* **What to produce**
Transcribe every text line in the listing below word for word, leaving the pictures out of your answer.
[Available data — start]
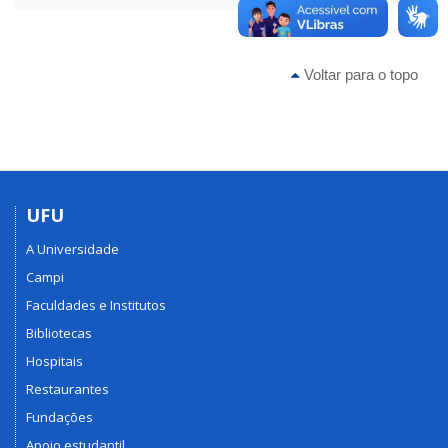
Voltar para o topo
UFU
A Universidade
Campi
Faculdades e Institutos
Bibliotecas
Hospitais
Restaurantes
Fundações
Apoio estudantil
[Available data — finish]
* **Expected answer**
Voltar para o topo
UFU
A Universidade
Campi
Faculdades e Institutos
Bibliotecas
Hospitais
Restaurantes
Fundações
Apoio estudantil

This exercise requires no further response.